Higgs field prediction lands Nobel Prize in physics
By Andrew Grant and Gabriel Popkin
By Science News
The prediction of the mass-bestowing Higgs field and the famous particle that goes with it has won the 2013 Nobel Prize in physics.
The Nobel committee selected Peter Higgs of the University of Edinburgh in Scotland and François Englert of the Université Libre de Bruxelles in Belgium, who in 1964 separately proposed the existence of a field that permeates the cosmos and gives mass to certain elementary particles. Confirmation of their theory came on July 4, 2012, when researchers at the world’s most powerful particle accelerator, near Geneva, announced the discovery of the Higgs boson.
The Higgs boson was the final piece of the standard model of particle physics, which catalogs the universe’s particles and forces and predicts how they interact with each other.
While the award comes just 15 months after the headline-grabbing experimental confirmation, it has been a long time coming for Englert, 80, and Higgs, 84. As young physicists in the early 1960s, they independently set out to tackle a perplexing problem. Particle physicists were discovering a zoo of subatomic particles and the intricacies of the forces acting on them, yet they could not explain why some particles have mass and others, like photons, do not.
Within two months of each other, the two physicists proposed the same solution in Physical Review Letters. They theorized the existence of a field that began exerting influence a split second after the Big Bang. Photons that carry the electromagnetic force were not affected by the field and so were massless. But particles of matter were slowed by the field and attained mass. Englert wrote a three-page paper with colleague Robert Brout, who died in 2011. Higgs’ subsequent paper was a page-and-a-half long and explicitly predicted the Higgs boson, the particle that is essentially a knot in the field, providing a target for experimental physicists seeking to confirm the theory. A few months later, physicists Gerry Guralnik, Carl Hagen and Tom Kibble proposed the same field.
A sticky situation developed over the next several decades: Physicists began plugging the Higgs field into their equations and made the Higgs boson the cornerstone of the standard model, yet they had no proof that either existed. Without them, the otherwise successful standard model would fall apart.
The first detailed proposal to observe the Higgs boson experimentally came in 1986. The proposed Superconducting Super Collider in Texas would have done the job, but its funding was canceled by Congress in 1993, when the facility was only partially constructed. The Tevatron particle accelerator in Batavia, Ill., which operated from 1983 to 2011, didn’t quite have the energy to find the particle.
The final tease came in 2008, when the $10 billion Large Hadron Collider, designed to have more than enough energy to find the Higgs, had to shut down for repairs just after it had been turned on. The machine came back to life in 2010, and the more than 6,000 Higgs hunters on the project began seeing little bumps in their data that suggested the existence of the particle.
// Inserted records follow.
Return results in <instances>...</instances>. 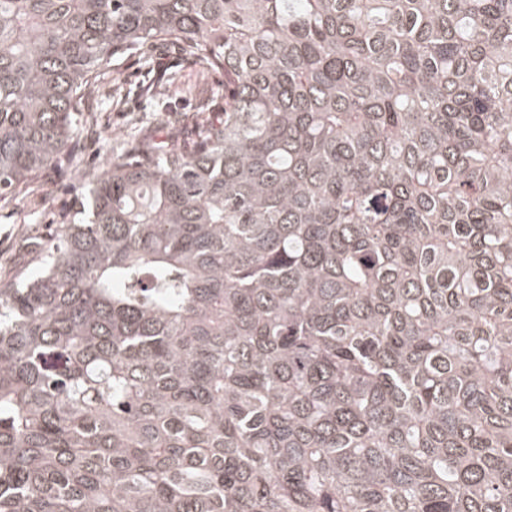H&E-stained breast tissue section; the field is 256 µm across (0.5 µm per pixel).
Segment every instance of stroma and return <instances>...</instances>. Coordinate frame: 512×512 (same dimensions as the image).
I'll return each instance as SVG.
<instances>
[{"label": "stroma", "mask_w": 512, "mask_h": 512, "mask_svg": "<svg viewBox=\"0 0 512 512\" xmlns=\"http://www.w3.org/2000/svg\"><path fill=\"white\" fill-rule=\"evenodd\" d=\"M150 74L177 75L187 94L174 98L168 110L146 111L127 90ZM223 114V73L179 43L163 41L114 59L84 92L69 151L0 195V275L37 272V250L50 243L60 225L78 223L92 180L112 161L140 154L152 136L173 138L182 151H193L202 128Z\"/></svg>", "instance_id": "obj_1"}]
</instances>
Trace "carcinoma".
<instances>
[{
	"mask_svg": "<svg viewBox=\"0 0 512 512\" xmlns=\"http://www.w3.org/2000/svg\"><path fill=\"white\" fill-rule=\"evenodd\" d=\"M155 41L224 117L0 279V512H512V0H0V192Z\"/></svg>",
	"mask_w": 512,
	"mask_h": 512,
	"instance_id": "1",
	"label": "carcinoma"
}]
</instances>
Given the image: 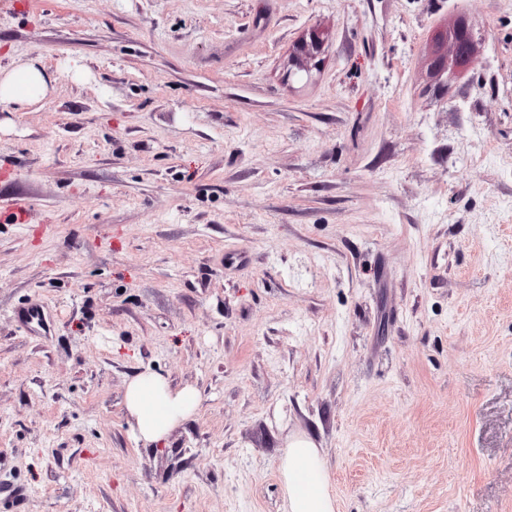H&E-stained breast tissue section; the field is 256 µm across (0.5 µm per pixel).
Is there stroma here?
I'll use <instances>...</instances> for the list:
<instances>
[{
	"label": "stroma",
	"mask_w": 512,
	"mask_h": 512,
	"mask_svg": "<svg viewBox=\"0 0 512 512\" xmlns=\"http://www.w3.org/2000/svg\"><path fill=\"white\" fill-rule=\"evenodd\" d=\"M460 20L469 66L433 72ZM28 61L49 95L0 106L25 512H283L297 433L336 512H512V0H0V71ZM145 369L201 394L157 448Z\"/></svg>",
	"instance_id": "obj_1"
}]
</instances>
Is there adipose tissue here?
Masks as SVG:
<instances>
[{
	"label": "adipose tissue",
	"instance_id": "obj_1",
	"mask_svg": "<svg viewBox=\"0 0 512 512\" xmlns=\"http://www.w3.org/2000/svg\"><path fill=\"white\" fill-rule=\"evenodd\" d=\"M52 78L37 63L0 74V105L25 106L48 95ZM200 404L196 388H176L157 372L135 374L125 390L124 407L134 439L159 445L190 418ZM285 500L284 512H336V501L327 488V467L312 438L291 439L279 459Z\"/></svg>",
	"mask_w": 512,
	"mask_h": 512
}]
</instances>
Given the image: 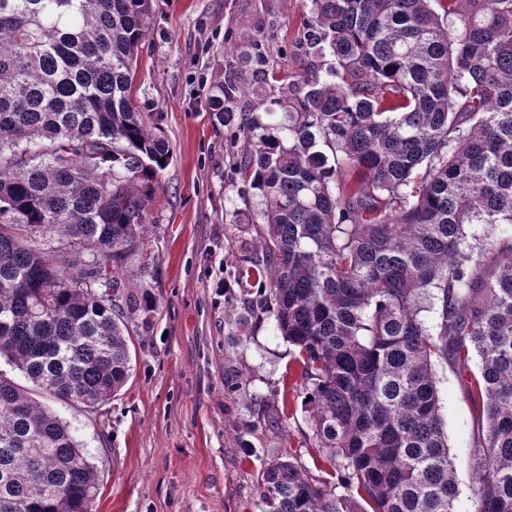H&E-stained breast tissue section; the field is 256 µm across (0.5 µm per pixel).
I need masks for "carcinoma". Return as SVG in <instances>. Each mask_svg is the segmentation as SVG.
Listing matches in <instances>:
<instances>
[{
    "label": "carcinoma",
    "mask_w": 512,
    "mask_h": 512,
    "mask_svg": "<svg viewBox=\"0 0 512 512\" xmlns=\"http://www.w3.org/2000/svg\"><path fill=\"white\" fill-rule=\"evenodd\" d=\"M148 12L0 0V357L91 410L130 376L111 263L172 158L132 94ZM307 29L336 66L291 83L284 120L242 112L238 131L257 273L336 484L285 457L263 512H354L340 488L371 512H455L435 361L482 401L473 512H512V229L493 233L512 224V0H311ZM235 93L218 84L212 110ZM99 491L67 425L0 376V512H92Z\"/></svg>",
    "instance_id": "cac0c4a2"
}]
</instances>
Finally, LHC researchers announced they had enough evidence to conclude that they had uncovered a new particle whose properties were consistent with the Higgs boson.
Since then, researchers have determined that the particle is indeed the Higgs boson predicted by the standard model. The particle looks and behaves exactly the way theory says it should, with the exception of a much lower-than-expected mass. Physicists hope to use that clue as a springboard to predict and observe new particles and forces. “The mass tells us that our standard model is incomplete,” says Don Lincoln, a member of one of the LHC teams that made the discovery. “There must be undiscovered physics to correct this.”
Although many prognosticators pegged the Higgs research as the front-runner for the Nobel, the committee took a full hour longer than expected before making the announcement. Nobel physics committee secretary Lars Bergström would not say why the committee, which decided on the prize on the morning of its announcement, needed the extra deliberation time. The discovery of the Higgs boson could still receive future recognition. “Every year is a new year,” Bergström says. “Nominations that come in next year may well propose the experimentalists who actually made the discovery.”